Per gli standard odierni, artisti come Charles Darwin e lo scrittore Charles Dickens erano dei fancazzisti in piena regola: lavoravano solo da quattro a cinque ore al giorno. Così hanno fatto gli autori Alice Munro, Gabriel Garcia Marquez, W. Somerset Maugham, Anthony Trollope e Peter Carey, lo scienziato John Lubbock, il regista Ingmar Bergman, l’artista Arthur Koestler, e il matematico Henri Poincare. Le ore in cui questi luminari trascorrevano nel riposo intenzionale, sostiene Pang, erano importanti per il loro lavoro quanto il tempo trascorso effettivamente a lavorare. «Quando ci fermiamo e riposiamo correttamente, non stiamo pagando una tassa sulla creatività», scrive, «stiamo investendo in esso».

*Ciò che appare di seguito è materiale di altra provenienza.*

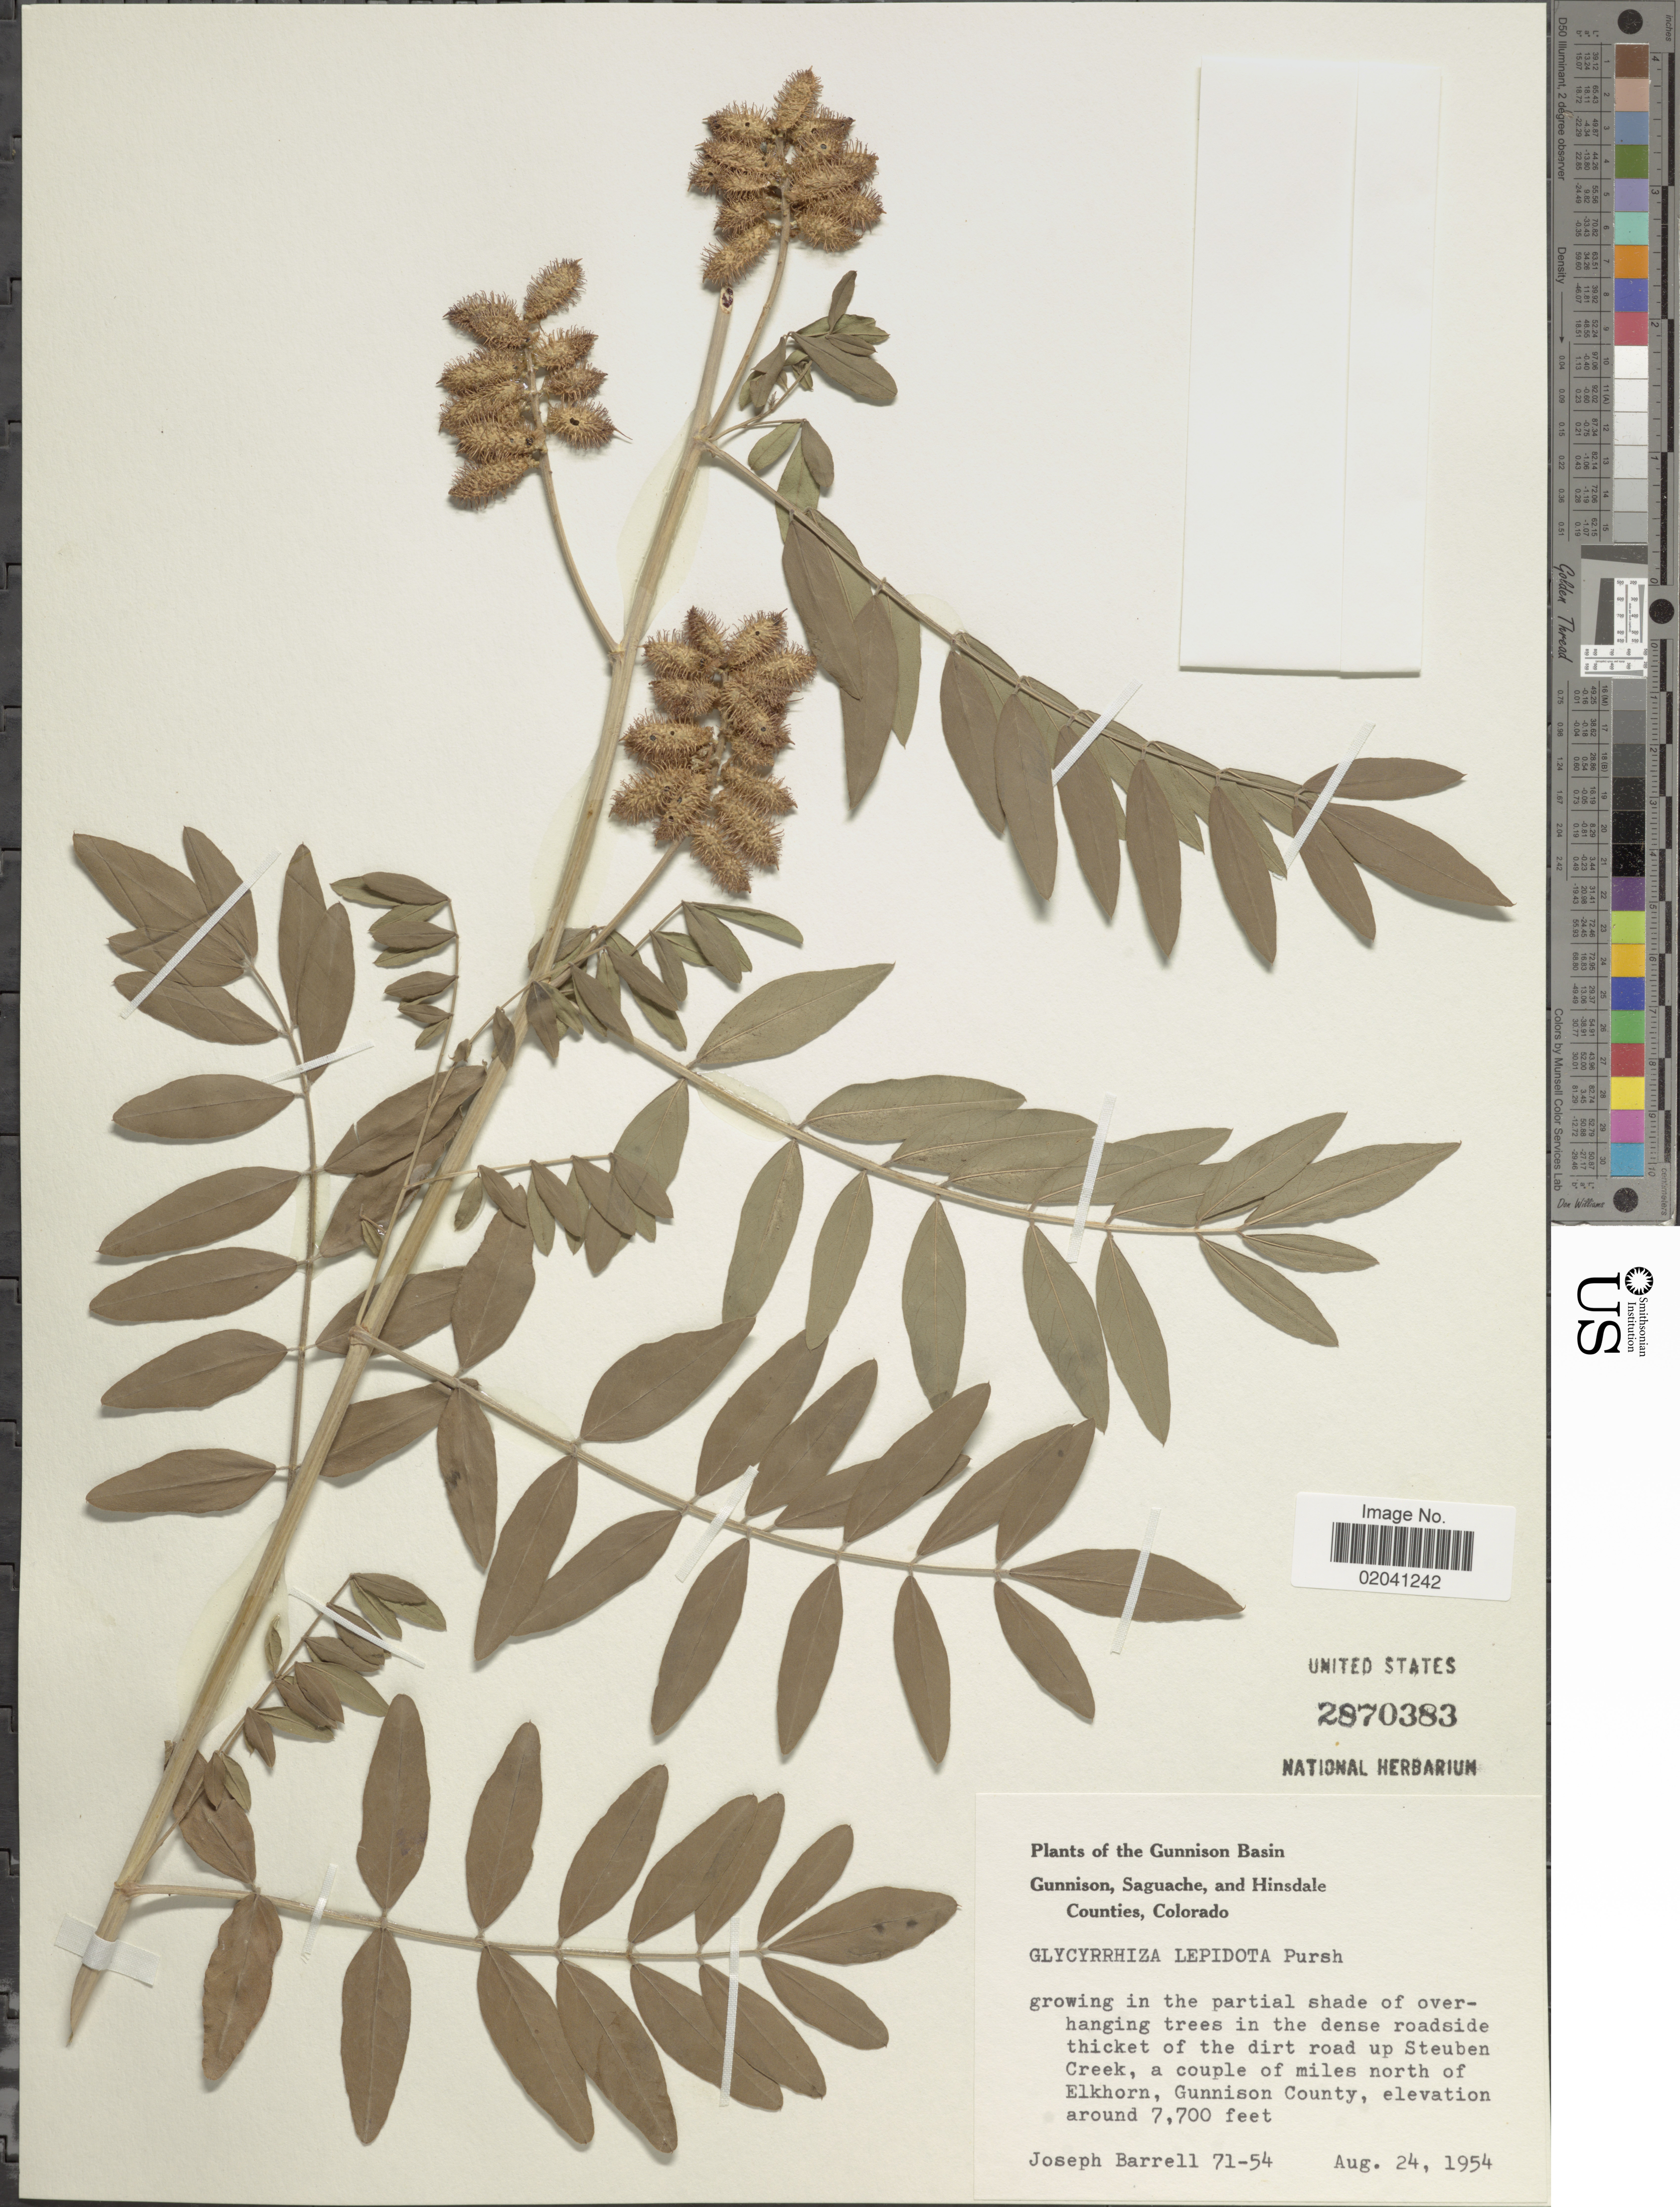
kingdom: Plantae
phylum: Tracheophyta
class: Magnoliopsida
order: Fabales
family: Fabaceae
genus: Glycyrrhiza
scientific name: Glycyrrhiza lepidota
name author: Pursh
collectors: J. Barrell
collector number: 71-54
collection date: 1954-08-24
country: United States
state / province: Colorado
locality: Gunnison Basin. Gunnison, Saguache, and Hinsdale Counties, Colorado. Growing in the partial shade of overhanging trees in the dense roadside thicket of the dirt road up Steuben Creek, a couple of miles north of Elkhorn, Gunnison County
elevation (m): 2347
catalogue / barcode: US 2870383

Ecco dunque cinque scrittori, matematici e scienziati che potrebbero incoraggiarci a lasciare il lavoro presto e riposarci, sempre che si riesca a convincere il proprio capo.

Charles Darwin

In 73 anni di vita, il naturalista britannico Charles Darwin è riuscito a pubblicare 19 libri, da una monografia sui cirripedi a L’origine delle specie, che è forse il volume più influente nella storia della scienza. Il tempo trascorso da Darwin nel lavoro scientifico – teorizzazione, scrittura e sperimentazione – consisteva solitamente in soli tre fasi di 90 minuti al giorno. Dopo una passeggiata mattutina e una colazione, Darwin lavorava nel suo studio dalle 8:00 alle 9:30, a quel punto si prendeva una pausa per leggere, scrivere lettere e ascoltare un romanzo che qualcuno gli leggeva ad alta voce. Alle 10:30 del mattino, sarebbe tornato agli esperimenti di cambio di paradigma nella sua voliera. A mezzogiorno si accorgeva di aver lavorato bene e a sufficienza e andava a passeggiare sulla Sandwalk, un sentiero vicino alla sua casa di Down, vicino a Londra. Dopo pranzo, un pisolino di un’ora, poi un’altra passeggiata, poi di nuovo nello studio dalle 16:00 alle 17:30. La serata si concludeva a cena con la sua famiglia. «Se Darwin fosse stato professore in un’università, oggi, gli sarebbe negato il mandato», scrive Pang. «Se avesse lavorato in una azienda, sarebbe stato licenziato nel giro di una settimana».

Godfrey Harold Hardy

G.H. Hardy è stato uno dei principali matematici britannici del XX secolo ed era solito lavorare 4 ore al giorno. Iniziava la giornata con una lettura attenta dei risultati del Cricket durante la colazione, quindi si concentrava sulla matematica dalle 9:00 alle 13:00. Il tennis e le lunghe passeggiate riempivano i suoi pomeriggi: «Quattro ore di lavoro creativo al giorno sono il limite massimo per un matematico», disse una volta Hardy al suo collega professore di Oxford C.P. Neve.

Charles Dickens

Dopo un periodo da nottambulo impenitente, Charles Dickens adottò uno stile di vita molto rigido: «Divenne metodico e ordinato come un impiegato di città», disse il figlio Charley. Dalle 9 alle 14, scriveva in assoluta tranquillità, e dopo il pranzo faceva la pennicchella. Dopo cinque ore, Dickens aveva finito la sua giornata lavorativa.

Thomas Mann

L’autore dei Buddenbrooks Thomas Mann, dall’età di 35 anni, iniziò a chiudersi quotidianamente nel suo ufficio dalle 9 di mattina fino all’ora di pranzo per lavorare ai suoi romanzi. Poi basta: «I pomeriggi sono per la lettura, per la mia corrispondenza troppo montagnosa e per le passeggiate», confessava Mann. Dopo un pisolino pomeridiano e un tè alle 5, trascorreva un’altra ora o due a lavorare.

Edna O’Brien

In un’intervista del 1984 con The Paris Review, la scrittrice irlandese Edna O’Brien raccontò il suo piano di scrittura che si basava sul concetto di lavorare 4 ore al giorno: «Mi alzo la mattina, prendo una tazza di tè e vengo in questa stanza per lavorare. Non esco mai a pranzo, mai, ma mi fermo intorno all’una e trascorro il resto del pomeriggio dedicandomi a cose banali. La sera leggo o vado a vedere un film, o, al limite, dai miei figli».